Der Konvent tagte in Brüssel. Seine Beratungen konnten über das Internetportal (http://european-convention.europa.eu) mitverfolgt werden. Sämtliche offiziellen Dokumente sind in den Amtssprachen der EU veröffentlicht. Zudem wurde über Anhörungen, nationale Debatten, einen Jugendkonvent und Internetdiskussionsforen versucht, die Bürgerinnen und Bürger sowie die Zivilgesellschaft maßgeblich einzubeziehen. Noch nie wurde ein internationaler Vertrag - früher eine Verschlusssache der Geheimdiplomatie - unter so großer öffentlicher Beteiligung vorbereitet.

Das Ergebnis des Konvents ist der Entwurf einer "Verfassung für Europa". Am 10. Juli 2003 stellte Giscard d'Estaing den fertigen Entwurf eines "Vertrags über eine Verfassung für Europa" im Europäischen Parlament vor. Am 18. Juli 2003 wurde er der italienischen Ratspräsidentschaft überreicht.

Die Entscheidung

Anschließend behandelte eine europäische Regierungskonferenz den Verfassungsentwurf des Konvents. Der Entwurf überzeugte die Staats- und Regierungschefs, jedoch entzündete sich erwartungsgemäß Streit an einzelnen Fragen, die das nationale Interesse stark berühren. Besonders schwierig war die Einigung über die Mehrheitsabstimmungen im Rat, weil sie das Gewicht der Mitgliedsstaaten betreffen. In einigen sensiblen Punkten, insbesondere bei den Entscheidungsverfahren, haben die Regierungen Änderungen am Konventsentwurf vorgenommen, um die Zustimmung aller Mitgliedsstaaten zu sichern. Die grundlegende Struktur der neuen Verfassung und die wichtigsten Neuerungen, die der Konvent erarbeitet hatte, sind von der Regierungskonferenz aber nicht angetastet worden. Die Einigung auf den endgültigen Verfassungstext erfolgte beim Europäischen Rat am 18. Juni 2004. Die formelle Unterzeichnung erfolgte am 29. Oktober 2004 in Rom. Damit war der Weg frei für den Prozess der Ratifizierung durch die Mitgliedsstaaten.

Der Konvent als Zukunftsidee - Schwierigkeiten und Ergebnisse des Konvents

Der Verfassungsvertrag des Konvents wurde dennoch in den Referenden in Frankreich am 29. Mai 2005 und in den Niederlanden am 1. Juni 2005 zurückgewiesen: in Frankreich mit 54,7 % der abgegebenen Stimmen, in den Niederlanden stimmten sogar 61,7 % der Wahlgänger dagegen.

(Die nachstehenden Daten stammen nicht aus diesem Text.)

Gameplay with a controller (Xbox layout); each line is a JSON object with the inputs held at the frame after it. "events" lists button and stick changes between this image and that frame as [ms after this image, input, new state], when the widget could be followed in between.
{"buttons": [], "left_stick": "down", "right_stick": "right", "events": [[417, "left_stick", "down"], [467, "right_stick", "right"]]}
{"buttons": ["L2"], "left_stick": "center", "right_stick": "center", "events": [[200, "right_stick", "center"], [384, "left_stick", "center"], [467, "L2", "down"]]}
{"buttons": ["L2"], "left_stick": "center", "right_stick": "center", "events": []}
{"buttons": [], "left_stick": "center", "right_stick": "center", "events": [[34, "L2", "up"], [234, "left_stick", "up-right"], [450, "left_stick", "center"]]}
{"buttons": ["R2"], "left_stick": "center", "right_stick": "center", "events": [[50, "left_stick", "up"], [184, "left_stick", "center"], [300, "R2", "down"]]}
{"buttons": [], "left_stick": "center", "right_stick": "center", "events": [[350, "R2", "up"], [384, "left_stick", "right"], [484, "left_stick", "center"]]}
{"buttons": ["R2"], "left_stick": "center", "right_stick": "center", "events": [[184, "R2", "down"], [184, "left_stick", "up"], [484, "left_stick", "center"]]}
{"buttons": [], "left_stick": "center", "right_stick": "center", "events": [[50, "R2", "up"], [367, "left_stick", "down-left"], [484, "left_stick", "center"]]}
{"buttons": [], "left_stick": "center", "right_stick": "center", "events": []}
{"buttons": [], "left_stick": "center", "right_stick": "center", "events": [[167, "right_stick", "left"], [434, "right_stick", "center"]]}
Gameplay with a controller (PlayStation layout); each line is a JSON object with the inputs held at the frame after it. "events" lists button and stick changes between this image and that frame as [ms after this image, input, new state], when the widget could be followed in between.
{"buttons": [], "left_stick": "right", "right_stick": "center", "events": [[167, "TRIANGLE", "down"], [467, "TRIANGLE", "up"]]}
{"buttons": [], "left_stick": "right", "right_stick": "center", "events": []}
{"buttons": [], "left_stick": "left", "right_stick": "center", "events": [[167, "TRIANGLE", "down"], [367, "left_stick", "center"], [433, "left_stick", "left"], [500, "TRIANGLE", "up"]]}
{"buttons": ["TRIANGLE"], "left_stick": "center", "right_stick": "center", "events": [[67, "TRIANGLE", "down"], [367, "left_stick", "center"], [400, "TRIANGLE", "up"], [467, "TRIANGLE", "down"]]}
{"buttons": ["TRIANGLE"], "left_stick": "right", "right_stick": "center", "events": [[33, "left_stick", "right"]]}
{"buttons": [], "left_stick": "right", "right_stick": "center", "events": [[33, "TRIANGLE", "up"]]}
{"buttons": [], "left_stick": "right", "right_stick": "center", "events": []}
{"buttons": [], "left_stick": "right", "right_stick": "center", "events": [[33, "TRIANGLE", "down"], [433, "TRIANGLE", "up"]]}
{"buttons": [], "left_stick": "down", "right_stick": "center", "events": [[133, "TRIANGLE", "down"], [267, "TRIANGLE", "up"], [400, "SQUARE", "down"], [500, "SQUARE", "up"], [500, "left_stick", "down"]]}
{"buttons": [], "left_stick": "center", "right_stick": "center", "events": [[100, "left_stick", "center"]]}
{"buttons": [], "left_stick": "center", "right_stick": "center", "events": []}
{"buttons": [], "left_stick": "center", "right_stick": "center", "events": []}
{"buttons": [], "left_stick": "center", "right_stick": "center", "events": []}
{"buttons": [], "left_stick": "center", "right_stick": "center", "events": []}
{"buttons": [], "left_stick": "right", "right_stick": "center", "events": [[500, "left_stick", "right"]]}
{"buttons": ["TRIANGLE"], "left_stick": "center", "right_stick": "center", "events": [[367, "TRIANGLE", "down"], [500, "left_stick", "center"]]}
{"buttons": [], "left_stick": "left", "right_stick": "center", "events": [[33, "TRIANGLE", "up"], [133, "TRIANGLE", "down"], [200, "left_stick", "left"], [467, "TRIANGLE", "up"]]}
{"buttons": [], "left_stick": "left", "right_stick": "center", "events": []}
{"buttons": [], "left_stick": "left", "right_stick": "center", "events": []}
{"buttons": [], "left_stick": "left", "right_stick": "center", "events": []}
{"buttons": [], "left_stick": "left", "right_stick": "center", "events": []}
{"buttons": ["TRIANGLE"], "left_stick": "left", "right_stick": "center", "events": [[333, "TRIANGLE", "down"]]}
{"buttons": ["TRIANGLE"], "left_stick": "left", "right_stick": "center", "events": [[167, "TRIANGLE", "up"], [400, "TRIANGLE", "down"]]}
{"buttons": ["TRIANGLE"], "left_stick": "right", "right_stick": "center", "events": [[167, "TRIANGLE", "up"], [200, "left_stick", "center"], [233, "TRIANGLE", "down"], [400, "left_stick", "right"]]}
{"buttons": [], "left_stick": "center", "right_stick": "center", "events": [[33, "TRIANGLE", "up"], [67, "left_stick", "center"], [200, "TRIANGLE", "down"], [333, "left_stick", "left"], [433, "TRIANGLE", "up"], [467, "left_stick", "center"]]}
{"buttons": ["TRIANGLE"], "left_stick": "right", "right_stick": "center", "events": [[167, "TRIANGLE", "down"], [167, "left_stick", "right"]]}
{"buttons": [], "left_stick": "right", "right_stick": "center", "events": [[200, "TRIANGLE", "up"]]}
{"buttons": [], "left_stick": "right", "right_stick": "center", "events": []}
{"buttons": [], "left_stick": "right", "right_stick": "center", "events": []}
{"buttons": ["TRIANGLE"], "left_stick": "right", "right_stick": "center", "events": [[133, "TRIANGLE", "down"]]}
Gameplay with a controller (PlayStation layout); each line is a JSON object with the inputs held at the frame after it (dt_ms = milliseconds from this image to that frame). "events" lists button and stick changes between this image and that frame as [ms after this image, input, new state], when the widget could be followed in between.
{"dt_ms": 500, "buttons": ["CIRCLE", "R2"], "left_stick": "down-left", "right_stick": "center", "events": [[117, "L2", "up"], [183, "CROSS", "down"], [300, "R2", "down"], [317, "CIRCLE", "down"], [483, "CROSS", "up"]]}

In der Folgezeit wurden Anpassungen vorgenommen, die eine Ratifizierung in allen Mitgliedstaaten ermöglichen sollten. Der innovative Weg, den Entwurf von einem Konvent ausarbeiten zu lassen, hat sich bewährt. Das Verfahren, das zur Entstehung des Verfassungsentwurfs geführt hat, war sehr transparent, offen für Beteiligung der Bürgerinnen und Bürger und Vertreterinnen und Vertreter der Zivilgesellschaft. Der hohe Anteil der Parlamentarierinnen und Parlamentarier in dem Gremium hat ebenfalls dazu beigetragen, dass die Debatte näher bei den Menschen verlief, als dies in früheren Vertragsreformen der Fall war.
Eines der positiven Ergebnisse des Verfassungskonvents war auch die Verschmelzung der getrennten Verträge der verschiedenen Rechtssubjekte (EU, EG), trotz der weiterhin getrennten Verträge, zu einem einzigen Rechtssubjekt.

Die zentralen Erneuerungen für mehr Transparenz, Demokratie und Effizienz sind mit in den Vertrag von Lissabon eingeflossen, der am 1. Dezember 2009 in Kraft getreten ist.